(Page-level text extractions)
* * * *
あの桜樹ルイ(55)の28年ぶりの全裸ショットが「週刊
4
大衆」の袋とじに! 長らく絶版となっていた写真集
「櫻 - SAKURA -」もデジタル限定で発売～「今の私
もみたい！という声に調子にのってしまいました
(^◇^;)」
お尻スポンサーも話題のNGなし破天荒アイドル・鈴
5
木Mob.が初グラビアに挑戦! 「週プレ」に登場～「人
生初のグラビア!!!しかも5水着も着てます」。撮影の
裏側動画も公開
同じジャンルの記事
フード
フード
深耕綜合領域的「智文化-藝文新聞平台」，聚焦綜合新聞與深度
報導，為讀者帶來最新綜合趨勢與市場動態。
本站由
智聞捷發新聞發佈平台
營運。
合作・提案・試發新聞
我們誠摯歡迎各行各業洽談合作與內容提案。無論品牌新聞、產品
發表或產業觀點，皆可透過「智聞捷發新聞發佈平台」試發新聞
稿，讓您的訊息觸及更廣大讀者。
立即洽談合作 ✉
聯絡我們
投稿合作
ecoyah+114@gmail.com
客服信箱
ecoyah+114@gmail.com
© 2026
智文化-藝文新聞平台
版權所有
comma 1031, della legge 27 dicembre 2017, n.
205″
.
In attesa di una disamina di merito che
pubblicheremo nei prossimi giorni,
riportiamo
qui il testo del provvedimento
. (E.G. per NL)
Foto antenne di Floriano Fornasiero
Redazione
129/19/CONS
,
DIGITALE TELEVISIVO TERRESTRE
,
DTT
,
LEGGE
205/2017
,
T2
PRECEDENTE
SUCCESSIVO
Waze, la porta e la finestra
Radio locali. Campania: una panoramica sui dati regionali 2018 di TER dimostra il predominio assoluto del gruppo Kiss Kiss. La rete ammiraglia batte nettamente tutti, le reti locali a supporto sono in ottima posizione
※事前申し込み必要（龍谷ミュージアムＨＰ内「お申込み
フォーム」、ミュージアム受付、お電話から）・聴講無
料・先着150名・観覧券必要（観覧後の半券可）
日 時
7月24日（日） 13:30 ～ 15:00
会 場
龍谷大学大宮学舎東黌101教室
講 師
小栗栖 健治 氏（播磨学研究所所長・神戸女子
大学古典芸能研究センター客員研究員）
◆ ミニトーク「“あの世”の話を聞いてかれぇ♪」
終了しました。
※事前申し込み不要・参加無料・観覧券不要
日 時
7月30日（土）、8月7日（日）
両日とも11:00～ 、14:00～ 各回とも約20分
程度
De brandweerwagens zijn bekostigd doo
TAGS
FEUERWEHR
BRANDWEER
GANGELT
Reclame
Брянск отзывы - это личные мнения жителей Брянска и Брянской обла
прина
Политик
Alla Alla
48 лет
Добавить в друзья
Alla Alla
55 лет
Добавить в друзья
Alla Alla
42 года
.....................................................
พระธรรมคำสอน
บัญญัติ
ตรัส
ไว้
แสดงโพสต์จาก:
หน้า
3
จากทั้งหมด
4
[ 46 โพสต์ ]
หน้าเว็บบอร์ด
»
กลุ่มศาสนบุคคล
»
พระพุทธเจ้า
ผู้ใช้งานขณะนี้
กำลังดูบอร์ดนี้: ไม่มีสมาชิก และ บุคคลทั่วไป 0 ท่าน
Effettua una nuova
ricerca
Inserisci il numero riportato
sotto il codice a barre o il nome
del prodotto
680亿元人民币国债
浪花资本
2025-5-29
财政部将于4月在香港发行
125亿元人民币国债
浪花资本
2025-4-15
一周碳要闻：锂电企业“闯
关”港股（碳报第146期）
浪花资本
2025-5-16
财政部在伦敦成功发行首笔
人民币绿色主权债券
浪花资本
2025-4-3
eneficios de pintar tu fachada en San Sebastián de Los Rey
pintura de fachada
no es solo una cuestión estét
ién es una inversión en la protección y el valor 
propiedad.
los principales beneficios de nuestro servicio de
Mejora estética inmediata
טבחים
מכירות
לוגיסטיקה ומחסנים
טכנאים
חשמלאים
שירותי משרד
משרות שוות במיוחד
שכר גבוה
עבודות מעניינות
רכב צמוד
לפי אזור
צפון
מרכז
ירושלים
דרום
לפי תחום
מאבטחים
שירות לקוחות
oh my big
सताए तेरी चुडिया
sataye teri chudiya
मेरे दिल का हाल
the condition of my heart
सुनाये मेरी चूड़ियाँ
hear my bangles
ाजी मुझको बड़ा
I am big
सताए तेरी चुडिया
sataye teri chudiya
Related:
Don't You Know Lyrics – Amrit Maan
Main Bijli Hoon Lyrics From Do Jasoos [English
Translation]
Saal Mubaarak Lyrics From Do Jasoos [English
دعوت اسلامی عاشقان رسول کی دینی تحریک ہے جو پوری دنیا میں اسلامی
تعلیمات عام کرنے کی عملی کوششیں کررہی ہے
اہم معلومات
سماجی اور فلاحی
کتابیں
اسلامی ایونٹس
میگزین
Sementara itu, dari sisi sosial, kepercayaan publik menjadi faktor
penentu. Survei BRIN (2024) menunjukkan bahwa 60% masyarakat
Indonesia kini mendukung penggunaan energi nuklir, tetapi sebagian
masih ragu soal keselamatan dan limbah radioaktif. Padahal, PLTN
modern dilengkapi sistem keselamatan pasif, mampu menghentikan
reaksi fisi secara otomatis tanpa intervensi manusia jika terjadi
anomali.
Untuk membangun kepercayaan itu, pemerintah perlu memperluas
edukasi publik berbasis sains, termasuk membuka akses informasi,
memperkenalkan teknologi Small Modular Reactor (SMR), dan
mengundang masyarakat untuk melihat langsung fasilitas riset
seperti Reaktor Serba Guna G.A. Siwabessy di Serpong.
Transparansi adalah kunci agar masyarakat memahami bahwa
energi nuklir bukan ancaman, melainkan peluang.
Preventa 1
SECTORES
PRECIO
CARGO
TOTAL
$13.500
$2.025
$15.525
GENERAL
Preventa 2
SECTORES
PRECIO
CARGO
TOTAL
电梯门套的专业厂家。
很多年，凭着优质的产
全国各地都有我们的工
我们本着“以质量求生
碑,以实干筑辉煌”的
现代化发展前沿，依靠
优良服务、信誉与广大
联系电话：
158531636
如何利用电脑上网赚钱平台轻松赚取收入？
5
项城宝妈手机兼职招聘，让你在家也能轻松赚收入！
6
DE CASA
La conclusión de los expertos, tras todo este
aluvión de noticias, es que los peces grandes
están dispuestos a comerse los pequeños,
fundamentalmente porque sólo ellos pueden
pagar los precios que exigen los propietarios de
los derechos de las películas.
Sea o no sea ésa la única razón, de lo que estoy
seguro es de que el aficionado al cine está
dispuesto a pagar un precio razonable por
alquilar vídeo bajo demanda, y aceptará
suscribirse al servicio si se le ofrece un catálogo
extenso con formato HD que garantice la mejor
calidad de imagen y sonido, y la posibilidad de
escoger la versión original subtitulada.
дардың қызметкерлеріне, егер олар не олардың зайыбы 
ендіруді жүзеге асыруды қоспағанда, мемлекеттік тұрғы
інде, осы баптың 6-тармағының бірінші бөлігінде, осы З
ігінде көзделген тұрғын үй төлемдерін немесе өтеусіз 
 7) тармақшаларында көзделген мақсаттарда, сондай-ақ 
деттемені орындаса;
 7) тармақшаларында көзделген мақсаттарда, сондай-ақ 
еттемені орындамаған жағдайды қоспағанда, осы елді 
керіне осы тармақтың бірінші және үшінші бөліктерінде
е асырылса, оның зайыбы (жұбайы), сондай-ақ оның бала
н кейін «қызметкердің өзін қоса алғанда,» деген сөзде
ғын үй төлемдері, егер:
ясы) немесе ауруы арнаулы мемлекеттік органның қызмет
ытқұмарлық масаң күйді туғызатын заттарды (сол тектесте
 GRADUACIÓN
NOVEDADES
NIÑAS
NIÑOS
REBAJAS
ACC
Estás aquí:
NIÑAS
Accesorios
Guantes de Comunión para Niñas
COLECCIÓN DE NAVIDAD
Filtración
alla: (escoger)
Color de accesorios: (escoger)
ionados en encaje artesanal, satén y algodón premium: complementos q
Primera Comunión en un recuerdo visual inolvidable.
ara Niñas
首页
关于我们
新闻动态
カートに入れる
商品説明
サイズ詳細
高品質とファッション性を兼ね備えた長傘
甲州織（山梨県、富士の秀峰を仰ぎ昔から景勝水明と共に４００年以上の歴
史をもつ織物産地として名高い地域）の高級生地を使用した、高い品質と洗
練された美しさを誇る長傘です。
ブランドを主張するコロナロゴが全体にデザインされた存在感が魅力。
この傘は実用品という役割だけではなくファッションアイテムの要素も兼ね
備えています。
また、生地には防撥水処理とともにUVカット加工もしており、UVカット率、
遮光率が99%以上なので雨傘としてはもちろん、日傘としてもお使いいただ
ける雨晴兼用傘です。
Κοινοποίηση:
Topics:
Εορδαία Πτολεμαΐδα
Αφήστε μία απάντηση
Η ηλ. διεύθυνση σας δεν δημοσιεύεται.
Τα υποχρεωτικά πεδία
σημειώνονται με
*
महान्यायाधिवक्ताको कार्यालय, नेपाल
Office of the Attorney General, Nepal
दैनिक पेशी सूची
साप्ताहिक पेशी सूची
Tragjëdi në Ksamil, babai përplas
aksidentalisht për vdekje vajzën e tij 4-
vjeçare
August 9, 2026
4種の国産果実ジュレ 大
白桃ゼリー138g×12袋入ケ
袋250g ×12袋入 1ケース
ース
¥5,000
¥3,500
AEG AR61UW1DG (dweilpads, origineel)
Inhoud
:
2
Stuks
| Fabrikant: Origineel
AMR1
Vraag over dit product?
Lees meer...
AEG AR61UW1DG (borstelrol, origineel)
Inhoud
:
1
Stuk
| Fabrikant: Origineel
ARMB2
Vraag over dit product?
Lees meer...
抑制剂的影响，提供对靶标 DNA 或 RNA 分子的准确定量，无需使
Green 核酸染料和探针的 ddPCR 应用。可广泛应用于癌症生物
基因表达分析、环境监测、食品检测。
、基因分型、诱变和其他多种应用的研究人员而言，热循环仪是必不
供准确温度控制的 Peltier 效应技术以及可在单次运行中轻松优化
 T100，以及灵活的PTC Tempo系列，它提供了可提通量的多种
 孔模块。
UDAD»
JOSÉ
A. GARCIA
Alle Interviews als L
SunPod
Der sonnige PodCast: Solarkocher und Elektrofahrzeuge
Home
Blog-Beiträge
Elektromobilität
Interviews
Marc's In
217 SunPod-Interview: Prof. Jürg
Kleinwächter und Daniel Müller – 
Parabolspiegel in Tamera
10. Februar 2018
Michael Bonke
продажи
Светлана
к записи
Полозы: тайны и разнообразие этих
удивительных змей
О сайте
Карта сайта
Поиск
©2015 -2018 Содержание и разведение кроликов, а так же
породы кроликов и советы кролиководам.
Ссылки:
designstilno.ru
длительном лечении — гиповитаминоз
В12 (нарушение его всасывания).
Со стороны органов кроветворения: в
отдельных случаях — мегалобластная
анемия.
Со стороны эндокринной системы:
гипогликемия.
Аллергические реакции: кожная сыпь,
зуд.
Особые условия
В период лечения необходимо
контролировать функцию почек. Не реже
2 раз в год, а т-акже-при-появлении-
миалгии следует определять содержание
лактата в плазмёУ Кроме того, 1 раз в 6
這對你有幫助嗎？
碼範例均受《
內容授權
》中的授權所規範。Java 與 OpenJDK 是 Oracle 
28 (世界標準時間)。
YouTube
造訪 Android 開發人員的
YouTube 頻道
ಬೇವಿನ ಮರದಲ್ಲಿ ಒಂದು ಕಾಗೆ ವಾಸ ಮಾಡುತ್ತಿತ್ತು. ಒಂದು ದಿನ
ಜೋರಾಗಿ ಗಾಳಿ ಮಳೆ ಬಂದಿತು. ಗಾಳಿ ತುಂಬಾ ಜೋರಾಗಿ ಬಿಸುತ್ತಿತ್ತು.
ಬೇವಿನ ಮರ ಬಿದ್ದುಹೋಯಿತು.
* * * *
§ **Task objective**
Your answer should consist solely of the lines above from the line with "alla: (escoger)" to the line with "महान्यायाधिवक्ताको कार्यालय, नेपाल", both included, reproduced exactly.

§ **The answer**
alla: (escoger)
Color de accesorios: (escoger)
ionados en encaje artesanal, satén y algodón premium: complementos q
Primera Comunión en un recuerdo visual inolvidable.
ara Niñas
首页
关于我们
新闻动态
カートに入れる
商品説明
サイズ詳細
高品質とファッション性を兼ね備えた長傘
甲州織（山梨県、富士の秀峰を仰ぎ昔から景勝水明と共に４００年以上の歴
史をもつ織物産地として名高い地域）の高級生地を使用した、高い品質と洗
練された美しさを誇る長傘です。
ブランドを主張するコロナロゴが全体にデザインされた存在感が魅力。
この傘は実用品という役割だけではなくファッションアイテムの要素も兼ね
備えています。
また、生地には防撥水処理とともにUVカット加工もしており、UVカット率、
遮光率が99%以上なので雨傘としてはもちろん、日傘としてもお使いいただ
ける雨晴兼用傘です。
Κοινοποίηση:
Topics:
Εορδαία Πτολεμαΐδα
Αφήστε μία απάντηση
Η ηλ. διεύθυνση σας δεν δημοσιεύεται.
Τα υποχρεωτικά πεδία
σημειώνονται με
*
महान्यायाधिवक्ताको कार्यालय, नेपाल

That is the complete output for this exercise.